Scholars in race and gender studies, colonial and postcolonial studies, and cultural studies, among other disciplines and fields, have written about the influences of Baartman’s treatment – and, even, dehumanization – on racial perceptions and representations of Black women. But, what I experienced at the gym that year seems to be something deeper: that is, Black women’s internalization of this 19th-century exoticization and racialization of their bodies. What does it mean for them to turn that European colonial gaze to view me, whereby their primary curiosity about me is my genitalia?  Or has there always been a parallel construction of exotic Asian women in which these women could readily access? Does the belief that Asians are a mysterious group of people have a role in these African women’s curiosity? I suspect that answers are overlapping. It doesn’t help that the music videos that have featured Asian women, which I’ve seen in South Africa, completely sexualize them. In the videos the Asian women are also submissive, awaiting the overtures of the Black male singers.

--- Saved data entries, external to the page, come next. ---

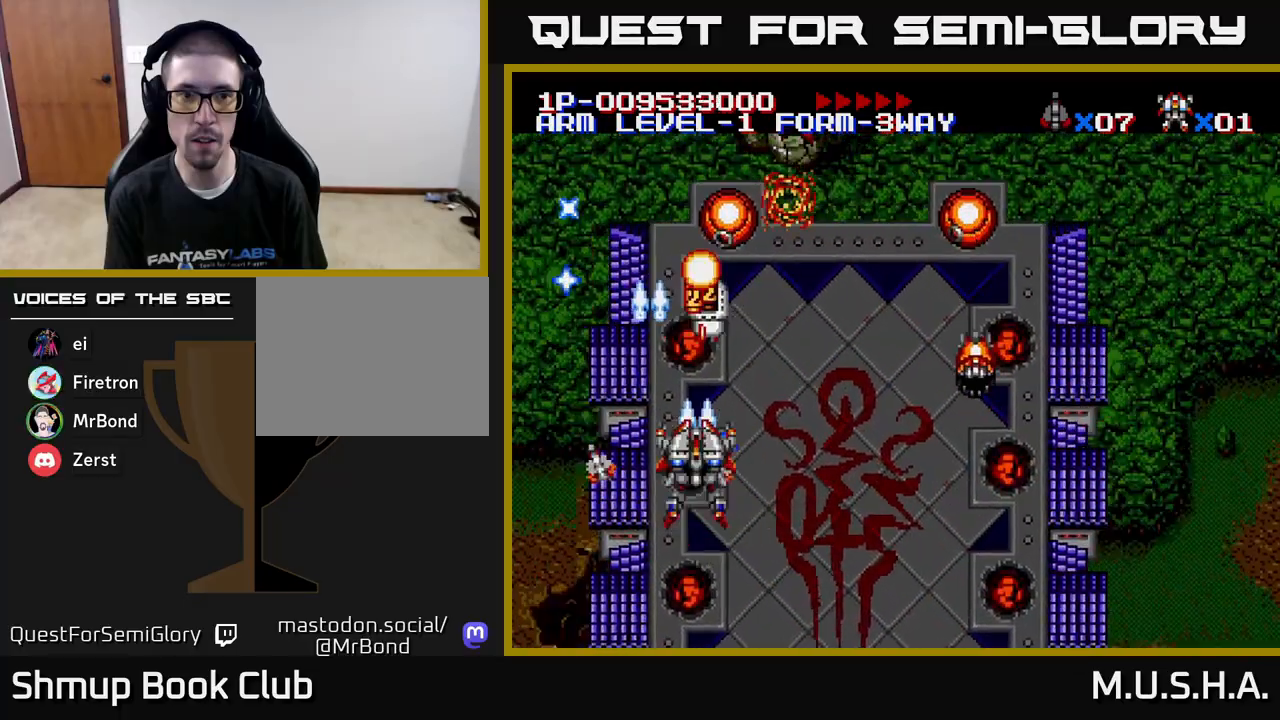
{"buttons": ["X", "Y", "DPAD_RIGHT"], "right_stick": "center", "events": [[133, "DPAD_UP", "up"], [450, "DPAD_UP", "down"], [500, "DPAD_UP", "up"]]}
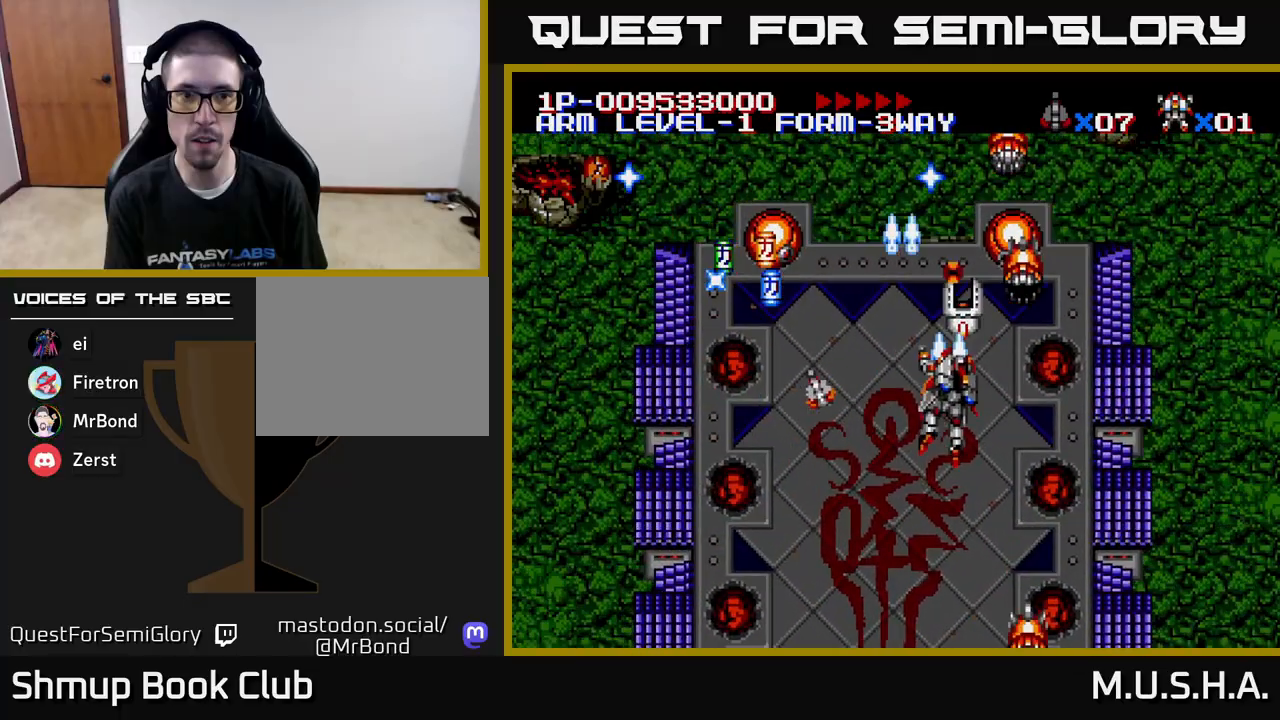
{"buttons": ["X", "Y", "DPAD_LEFT"], "right_stick": "center", "events": [[167, "DPAD_DOWN", "down"], [200, "DPAD_RIGHT", "up"], [267, "DPAD_LEFT", "down"], [417, "DPAD_DOWN", "up"]]}
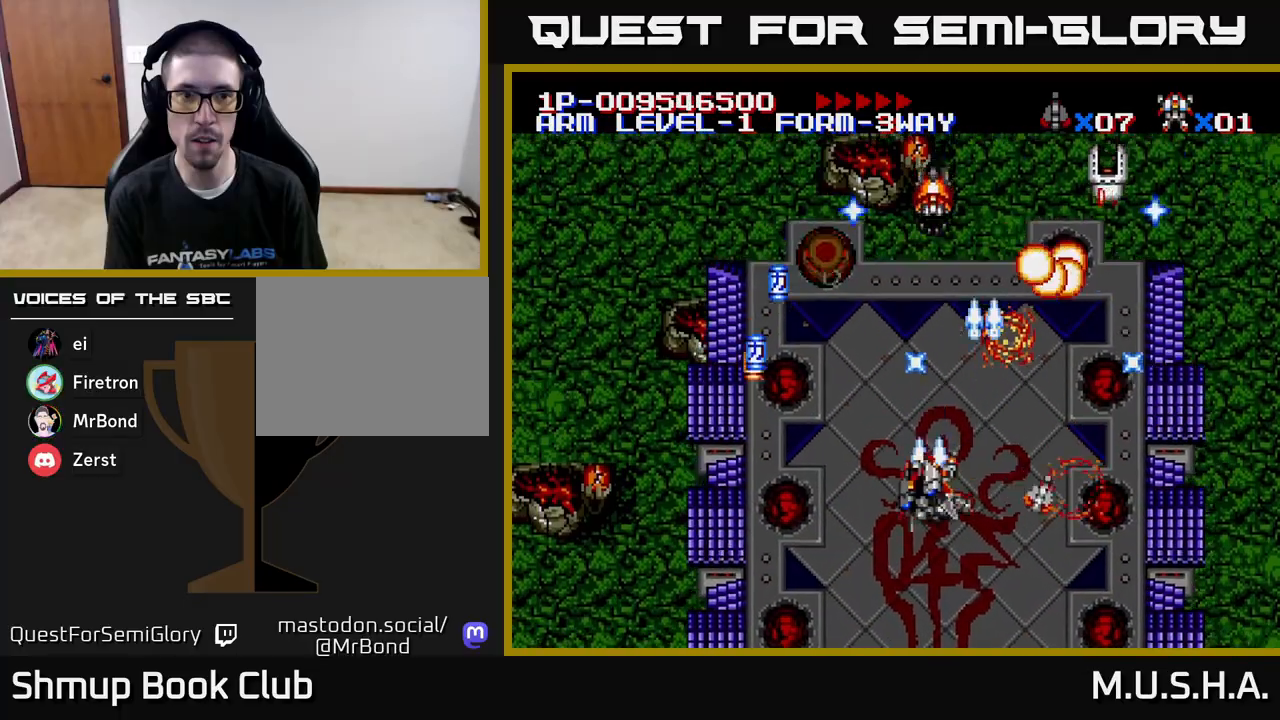
{"buttons": ["X", "Y", "DPAD_UP", "DPAD_RIGHT"], "right_stick": "center", "events": [[417, "DPAD_UP", "down"], [450, "DPAD_LEFT", "up"], [467, "DPAD_RIGHT", "down"], [483, "DPAD_UP", "up"], [500, "DPAD_UP", "down"]]}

A Chinese friend, who recently traveled to Nigeria in search of business opportunities, just shared with me a few days ago that she couldn’t understand why the Africans at the market place think that this one overweight Chinese woman is attractive. She said that she’s told the Nigerians that in China, this particular woman wouldn’t be considered attractive or desirable. My friend said that no one believed her. While she couldn’t understand what the Nigerians saw as beautiful, the Nigerians seemingly couldn’t understand why that particular Chinese women would be regarded as unattractive. Having lived in South Africa, especially a Black township, I suggested to my friend that maybe it’s because of the woman’s light skin color or that the Nigerians didn’t see her weight as an issue. My suggestions fell on deaf ears. I think she remains skeptical of whether Nigerians know what beauty is…just as the Africans I’ve encountered in Guangzhou, who are also skeptical about whether Chinese people have any sense of aesthetics.

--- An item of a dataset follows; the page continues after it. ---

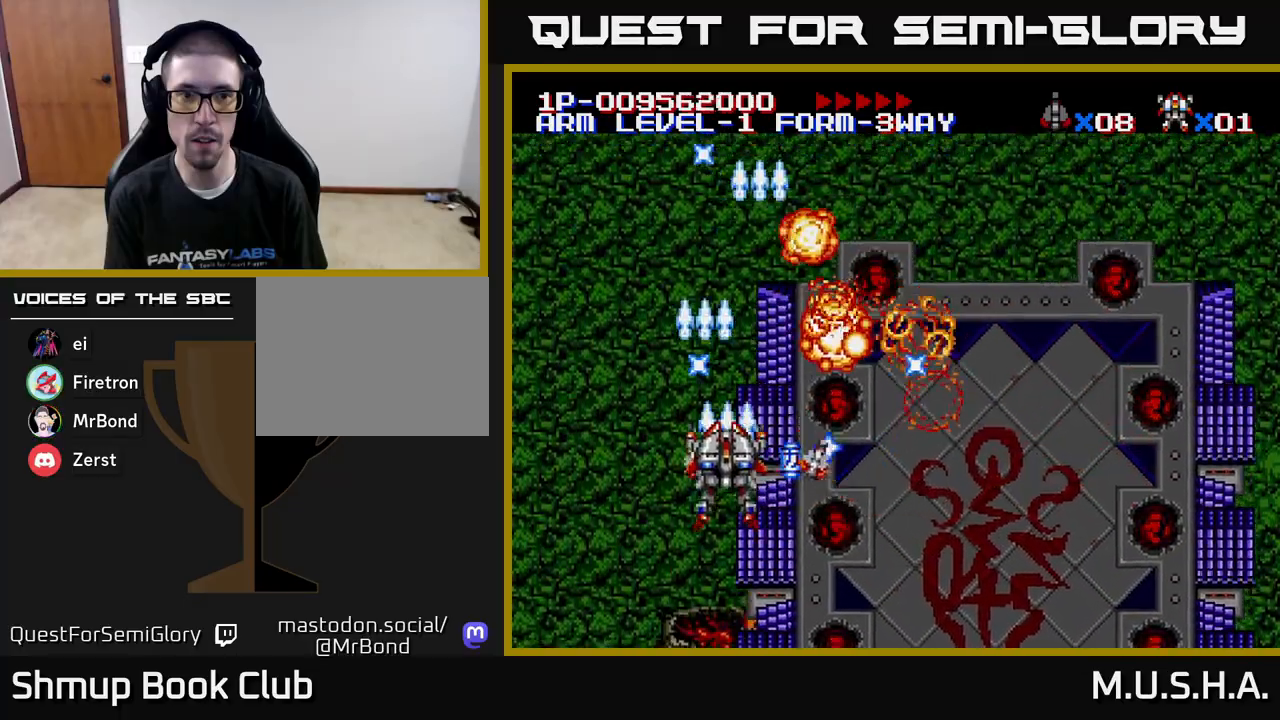
{"buttons": ["X", "Y", "DPAD_RIGHT"], "right_stick": "center", "events": [[50, "DPAD_UP", "up"], [100, "DPAD_DOWN", "down"], [133, "DPAD_RIGHT", "up"], [267, "DPAD_RIGHT", "down"], [350, "DPAD_DOWN", "up"]]}
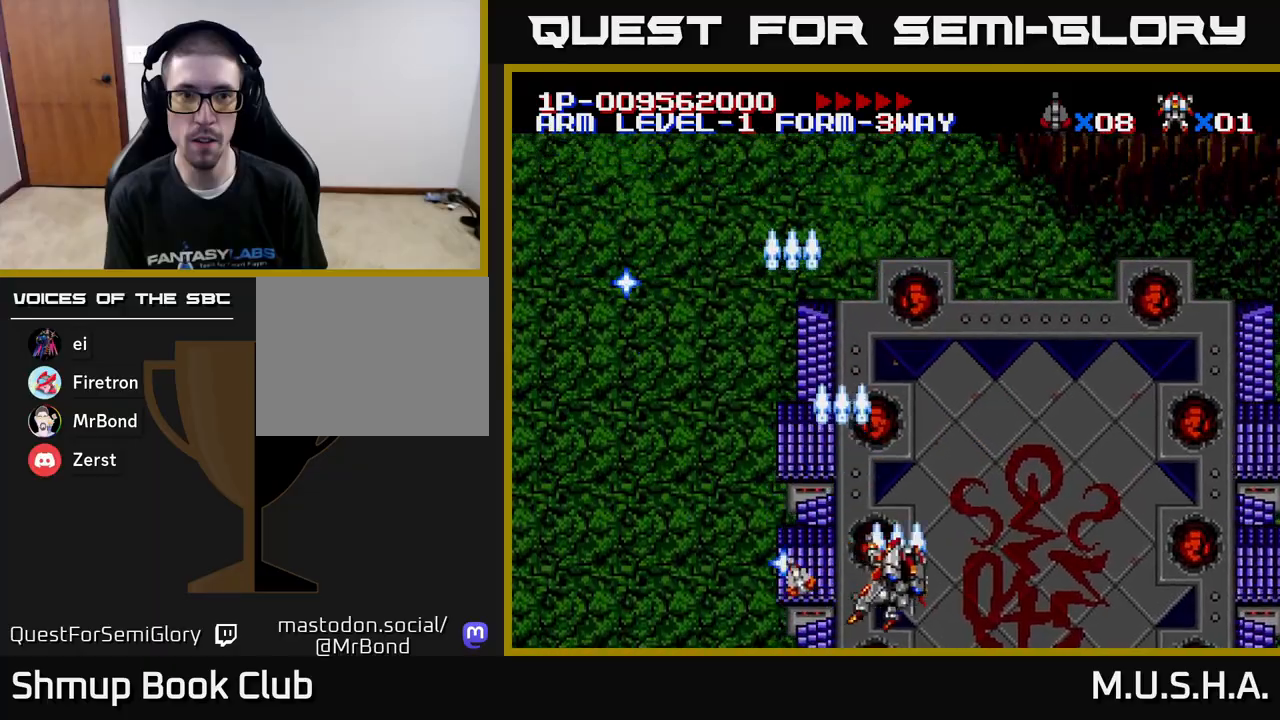
{"buttons": ["Y"], "right_stick": "center", "events": [[50, "DPAD_RIGHT", "up"], [133, "DPAD_UP", "down"], [217, "DPAD_UP", "up"], [233, "X", "up"], [267, "Y", "up"], [400, "Y", "down"]]}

I have yet to come across a scholar, including myself, who has questioned Chinese or Africa people’s notion of beauty, especially of one another. Being similar to other social identities, beauty, I believe, is a socio-historical construction, interwoven by patriarchy and race as well as other values that have emanated from people’s experiences over time. So, the question raised in my earlier blog about inter-racial relationships in the Africa-China nexus, must push beyond a surface reading of…skin color.